- **About this task**: Copy out, word for word, everything from the line containing "سامسونگ در ارومیه بررسی شوند." down to the line containing "ся с первым" in the records, with both of those lines included.

- **Material shown**:
**********

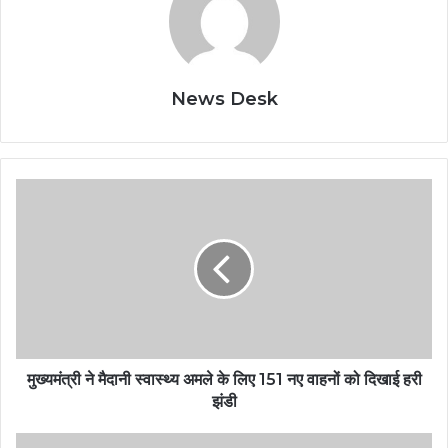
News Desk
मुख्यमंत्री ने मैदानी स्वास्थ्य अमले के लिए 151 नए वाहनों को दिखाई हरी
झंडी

**********

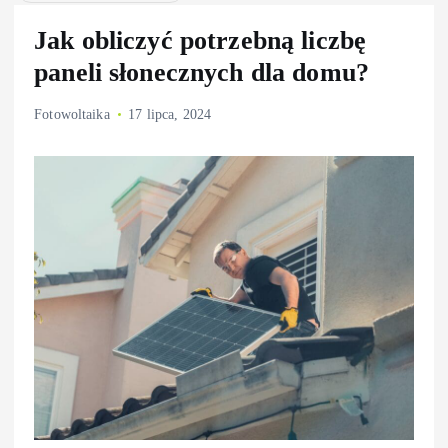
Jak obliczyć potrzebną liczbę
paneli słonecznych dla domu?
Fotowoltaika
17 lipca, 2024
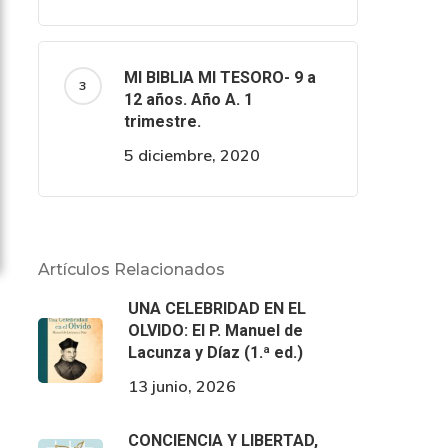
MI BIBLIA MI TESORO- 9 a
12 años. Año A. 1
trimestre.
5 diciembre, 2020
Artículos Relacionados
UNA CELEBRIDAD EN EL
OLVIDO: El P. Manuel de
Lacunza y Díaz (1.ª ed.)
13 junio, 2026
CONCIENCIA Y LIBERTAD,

**********

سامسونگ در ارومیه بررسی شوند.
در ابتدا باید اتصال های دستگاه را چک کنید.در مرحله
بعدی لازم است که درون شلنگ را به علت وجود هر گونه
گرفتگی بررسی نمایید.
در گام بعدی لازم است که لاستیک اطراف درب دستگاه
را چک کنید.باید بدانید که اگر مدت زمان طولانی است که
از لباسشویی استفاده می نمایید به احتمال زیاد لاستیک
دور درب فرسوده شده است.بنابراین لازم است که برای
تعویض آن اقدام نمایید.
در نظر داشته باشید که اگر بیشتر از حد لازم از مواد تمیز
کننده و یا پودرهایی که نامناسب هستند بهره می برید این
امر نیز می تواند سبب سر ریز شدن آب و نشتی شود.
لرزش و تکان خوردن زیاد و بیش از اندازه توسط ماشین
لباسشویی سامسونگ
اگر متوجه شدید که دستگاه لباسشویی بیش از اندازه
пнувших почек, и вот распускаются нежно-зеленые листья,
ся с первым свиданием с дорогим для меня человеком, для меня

**********

- **Problem solution**:
سامسونگ در ارومیه بررسی شوند.
در ابتدا باید اتصال های دستگاه را چک کنید.در مرحله
بعدی لازم است که درون شلنگ را به علت وجود هر گونه
گرفتگی بررسی نمایید.
در گام بعدی لازم است که لاستیک اطراف درب دستگاه
را چک کنید.باید بدانید که اگر مدت زمان طولانی است که
از لباسشویی استفاده می نمایید به احتمال زیاد لاستیک
دور درب فرسوده شده است.بنابراین لازم است که برای
تعویض آن اقدام نمایید.
در نظر داشته باشید که اگر بیشتر از حد لازم از مواد تمیز
کننده و یا پودرهایی که نامناسب هستند بهره می برید این
امر نیز می تواند سبب سر ریز شدن آب و نشتی شود.
لرزش و تکان خوردن زیاد و بیش از اندازه توسط ماشین
لباسشویی سامسونگ
اگر متوجه شدید که دستگاه لباسشویی بیش از اندازه
пнувших почек, и вот распускаются нежно-зеленые листья,
ся с первым свиданием с дорогим для меня человеком, для меня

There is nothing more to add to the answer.